Originally posted on Jewschool.com.
I apologize if this is old news for you, but I had only heard rumors until today, when I was able to confirm this important story with my own eyes, teeth, and tongue in my natural habitat of Boston. In fact, as I sit typing this right now, I am indulging in a sensual pleasure that I thought was lost to the ages.
For those of you unfamiliar with the Hydrox, it was (as the new packaging proudly proclaims) “America’s first crème filled chocolate cookie,” introduced into the marketplace in 1908 by the Sunshine Biscuit Company. However, its real claim to fame for generations of American Jews is that it was a (hekshered) kosher alternative to the then-forbidden treifa Oreo. (Those who spend time thinking about this subject — and who doesn’t? — note the irony that while history points to the 1912 birth of Oreo as a likely sign that the cookie was “inspired” by the Hydrox, those-who-spend-somewhat-less-time-thinking-about-this-subject often mistook the Hydrox as an Oreo knock-off. For shame.) Growing up kosher, Hydrox were like a lunchroom in-joke, a shared culinary secret handshake that likely united more Jews in America than shaking a lulav or laying tefillin ever did. To many of us, the taste of a Hydrox dunked in skim milk is the taste of Jewish childhood.
The Hydrox has had a rough recent history. Sunshine was bought by Keebler in the mid-1990s. Not long after, Oreos became kosher (participating in a zeitgeist that also found M&Ms, Snickers, and, in some areas, Twinkies earning their kosher kishkies, although Twinkies have since gone back to their pre-kosher, lard-laden original recipe). With the advent of the kosher Oreo, Hydrox went through a demeaning re-branding as “Droxies” of which I have no memory, but Wikipedia links to a contemporaneous article from Fortune that makes the whole ordeal sound just awful. Keebler was bought by Kelloggs in 2001, and by ’03 the Droxie was put out to pasture.

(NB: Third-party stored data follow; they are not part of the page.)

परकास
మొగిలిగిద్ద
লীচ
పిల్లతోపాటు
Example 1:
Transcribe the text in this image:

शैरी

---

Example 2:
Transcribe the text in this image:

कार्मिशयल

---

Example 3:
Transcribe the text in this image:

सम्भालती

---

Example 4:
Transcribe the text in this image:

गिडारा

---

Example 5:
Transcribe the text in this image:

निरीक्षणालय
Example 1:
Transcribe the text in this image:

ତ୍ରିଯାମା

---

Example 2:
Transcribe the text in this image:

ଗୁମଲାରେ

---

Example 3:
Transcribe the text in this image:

Fast forward to 2008, the 100th anniversary of the Hydrox. Fans petitioned Kellogg’s both online and over the phone for a Hydrox revival, and as of August those pleas have been answered. The new Hydrox packaging is delightfully retro but has an alarming proviso spoiling the party: limited edition. However, if we have learned anything from past limited editions like the CD release of the soundtrack to Finian’s Rainbow or the CD release of the soundtrack to Mame or the CD release of the cast album of Subways Are For Sleeeping (sue me, I have a limited range of areas of expertise), we know that the demands of the marketplace can overcome any edition’s limit.

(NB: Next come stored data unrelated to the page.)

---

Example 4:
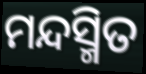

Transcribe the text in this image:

ମନ୍ଦସ୍ମିତ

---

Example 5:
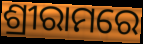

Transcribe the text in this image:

ଶ୍ରୀରାମରେ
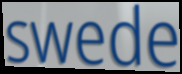
swede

So if you, like me, hope that the Hydrox “limited edition” revival is limited in the same way that Cher’s farewell tours are final (meaning, not at all), do your part and buy a box or twelve. And don’t fret — much like Cher’s facial features, these Hydrox are a little bit different than the last time you saw them. The new recipe, although fairly accurate to the original (based on my very unscientific taste vs. memory test), does not contain trans fats.